Today, Gaudete or Rejoicing Sunday, Scripture advises:
Brothers and sisters:
Rejoice always. Pray without ceasing.
In all circumstances give thanks,
for this is the will of God for you in Christ Jesus.
Do not quench the Spirit.
Do not despise prophetic utterances. (cf I Thess. 5:16-24)
Of all the things Scripture commands, this should be the easiest. After all, who doesn’t want to rejoice. Nonetheless, it can be a challenge. Here in DC folks tend to get very “big picture;” some because it’s their sworn responsibility to keep their eye on the big picture, but for most of us there is a mysterious, mesmerizing allure to anxiety about the “big pictures” of our lives. It could be politics. It could be family. It could be our efforts on behalf of the most benign causes in civil society. It almost inevitably generates a sentiment, “Everything’s falling apart,” that colors our whole outlook. I call it “Big Picture-itis.” It’s the same feeling I got at university starting each semester. I’d look over all my courses’ curricula and feel completely overwhelmed. The only way forward was one reading assignment at a time… little picture.
As I mentioned in an earlier post, I’ve just gotten a dog.
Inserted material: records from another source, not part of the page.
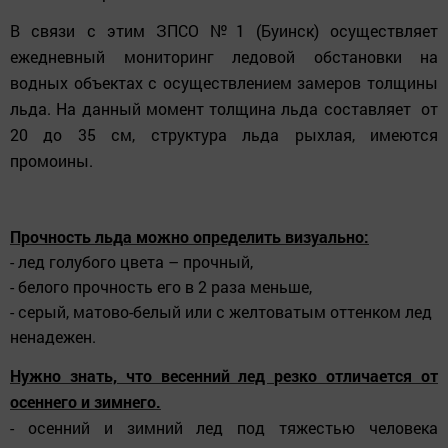
В связи с этим ЗПСО №1 (Буинск) осуществляет
ежедневный мониторинг ледовой обстановки на
водных объектах с осуществлением замеров толщины
льда. На данный момент толщина льда составляет от
20 до 35 см, структура льда рыхлая, имеются
промоины.
Прочность льда можно определить визуально:
- лед голубого цвета – прочный,
- белого прочность его в 2 раза меньше,
- серый, матово-белый или с желтоватым оттенком лед
ненадежен.
Нужно знать, что весенний лед резко отличается от
осеннего и зимнего.
- осенний и зимний лед под тяжестью человека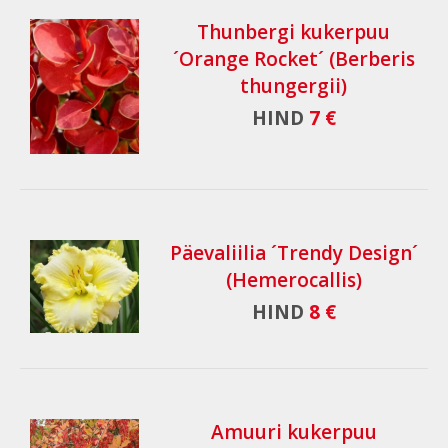
Thunbergi kukerpuu
´Orange Rocket´ (Berberis
thungergii)
HIND
7 €
Päevaliilia ´Trendy Design´
(Hemerocallis)
HIND
8 €
Amuuri kukerpuu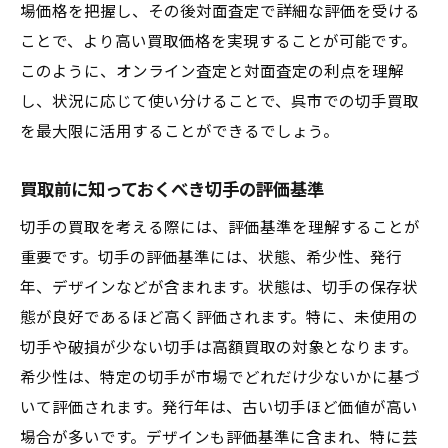
場価格を把握し、その後対面査定で詳細な評価を受ける
ことで、より高い買取価格を実現することが可能です。
このように、オンライン査定と対面査定の利点を理解
し、状況に応じて使い分けることで、呉市での切手買取
を最大限に活用することができるでしょう。
買取前に知っておくべき切手の評価基準
切手の買取を考える際には、評価基準を理解することが
重要です。切手の評価基準には、状態、希少性、発行
年、デザインなどが含まれます。状態は、切手の保存状
態が良好であるほど高く評価されます。特に、未使用の
切手や破損が少ない切手は高額買取の対象となります。
希少性は、特定の切手が市場でどれだけ少ないかに基づ
いて評価されます。発行年は、古い切手ほど価値が高い
場合が多いです。デザインも評価基準に含まれ、特に芸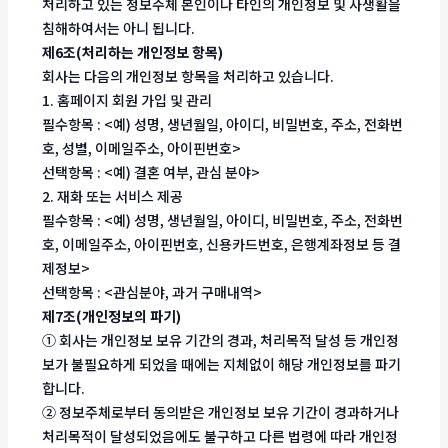
처리하고 있는 정보주체 본인이나 타인의 개인정보 및 사생활을
침해하여서는 아니 됩니다.
제6조(처리하는 개인정보 항목)
회사는 다음의 개인정보 항목을 처리하고 있습니다.
1. 홈페이지 회원 가입 및 관리
필수항목 : <예) 성명, 생년월일, 아이디, 비밀번호, 주소, 전화번
호, 성별, 이메일주소, 아이핀번호>
선택항목 : <예) 결혼 여부, 관심 분야>
2. 재화 또는 서비스 제공
필수항목 : <예) 성명, 생년월일, 아이디, 비밀번호, 주소, 전화번
호, 이메일주소, 아이핀번호, 신용카드번호, 은행계좌정보 등 결
제정보>
선택항목 : <관심분야, 과거 구매내역>
제7조(개인정보의 파기)
① 회사는 개인정보 보유 기간의 경과, 처리목적 달성 등 개인정
보가 불필요하게 되었을 때에는 지체없이 해당 개인정보를 파기
합니다.
② 정보주체로부터 동의받은 개인정보 보유 기간이 경과하거나
처리목적이 달성되었음에도 불구하고 다른 법령에 따라 개인정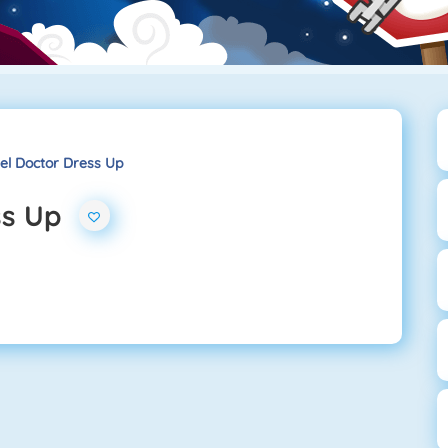
el Doctor Dress Up
ss Up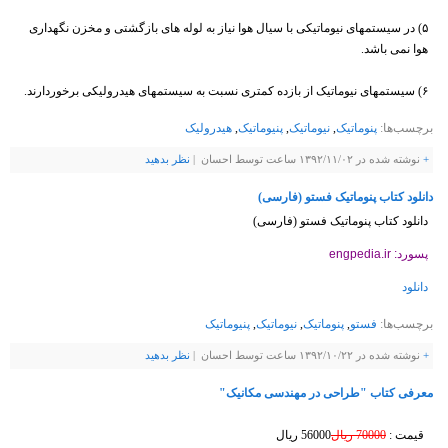
۵) در سیستمهای نیوماتیکی با سیال هوا نیاز به لوله های بازگشتی و مخزن نگهداری
هوا نمی باشد.
۶) سیستمهای نیوماتیک از بازده کمتری نسبت به سیستمهای هیدرولیکی برخوردارند.
برچسب‌ها:
پنوماتیک
,
نیوماتیک
,
پنیوماتیک
,
هیدرولیک
+
نوشته شده در ۱۳۹۲/۱۱/۰۲ ساعت توسط احسان |
نظر بدهيد
دانلود کتاب پنوماتیک فستو (فارسی)
دانلود کتاب پنوماتیک فستو (فارسی)
پسورد: engpedia.ir
دانلود
برچسب‌ها:
فستو
,
پنوماتیک
,
نیوماتیک
,
پنیوماتیک
+
نوشته شده در ۱۳۹۲/۱۰/۲۲ ساعت توسط احسان |
نظر بدهيد
معرفی کتاب "طراحی در مهندسی مکانیک"
قيمت :
70000 ريال
56000 ريال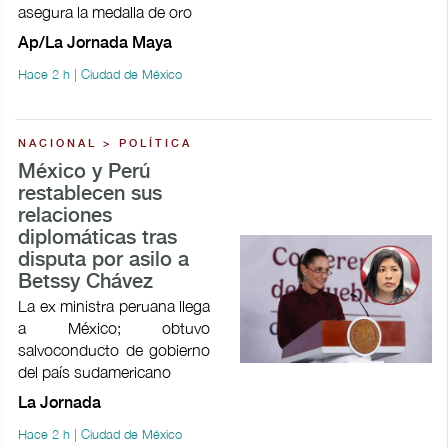
asegura la medalla de oro
Ap/La Jornada Maya
Hace 2 h | Ciudad de México
NACIONAL > POLÍTICA
México y Perú
restablecen sus
relaciones
diplomáticas tras
disputa por asilo a
Betssy Chávez
La ex ministra peruana llega
a México; obtuvo
salvoconducto de gobierno
del país sudamericano
La Jornada
Hace 2 h | Ciudad de México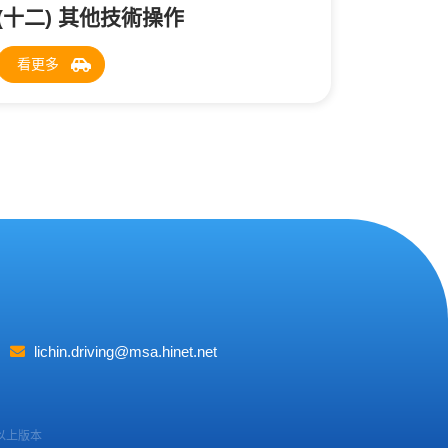
(十二) 其他技術操作
看更多
lichin.driving@msa.hinet.net
e 以上版本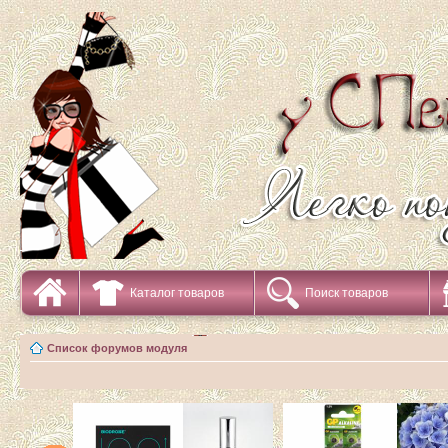
Каталог товаров
Поиск товаров
Список форумов модуля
Puppy that she is, and novice that I am at bing a dog owner, she’s a handful. That said, the “little picture,” focus I’ve been keeping on getting to know my dog has put big picture demons back in their appropriate boxes. Laying on the couch one night, Annie (my puppy) began to lick my face. It tickled and I couldn’t stop smiling even as I struggled to shift her squirmy form away from me. I rejoiced that the Lord had given me a moment of light and joy via my dog… and then I rejoiced even more because I recognized I had been touched by God (again, via my dog… I don’t worship animals). On the flip side, Annie and I were walking yesterday. She leapt into one of the church flower beds, sniffing as she moved. All perfectly normal, but then she tried to eat one of the wood chips… with lightning speed my hands were on her muzzle, gently prying her jaw open and reaching in to remove the choke-hazard… Only it wasn’t a wood chip she’d chomped on, it was another dog’s droppings. I cleared the…material… from Annie’s mouth and cleaned my own hands in a little pile of snow. Humiliation, humility… Lord, you have shown me my smallness! I was, spiritually aware of being on the cross with Jesus. I was angry and frustrated for a moment, but then felt privileged to be with the Lord. I rejoiced. Annie and I walked on.
One might protest, “Now wait a minute… This isn’t exactly John-the- Baptist-style rejoicing. Can you really claim that ‘the Spirit of the Lord is upon you’ (Is. 61) as you have these ‘little picture’ moments?” The answer is: YES… and so did John.
Think about it… John the Baptist came, today’s Gospel (Jn 1:6-28) tells us, “for testimony.” And to what was he testifying? …That God had touched him and would touch others. This doesn’t exactly require an ad campaign made in Madison Avenue. John proved that too… he lived in simplicity in the desert wearing camel hair, eating locusts and honey. He didn’t begin with a crowd of thousands… more likely he met whoever was passing by and had very normal conversation with them. His listeners then testified and then the crowds got big.
Are we really so very different? This Advent, “don’t quench the Spirit.” Believe that the little picture ways in which God touches you are indeed full of his Spirit and share that story with others. When you do you will have rejoiced and given them the perfect gift.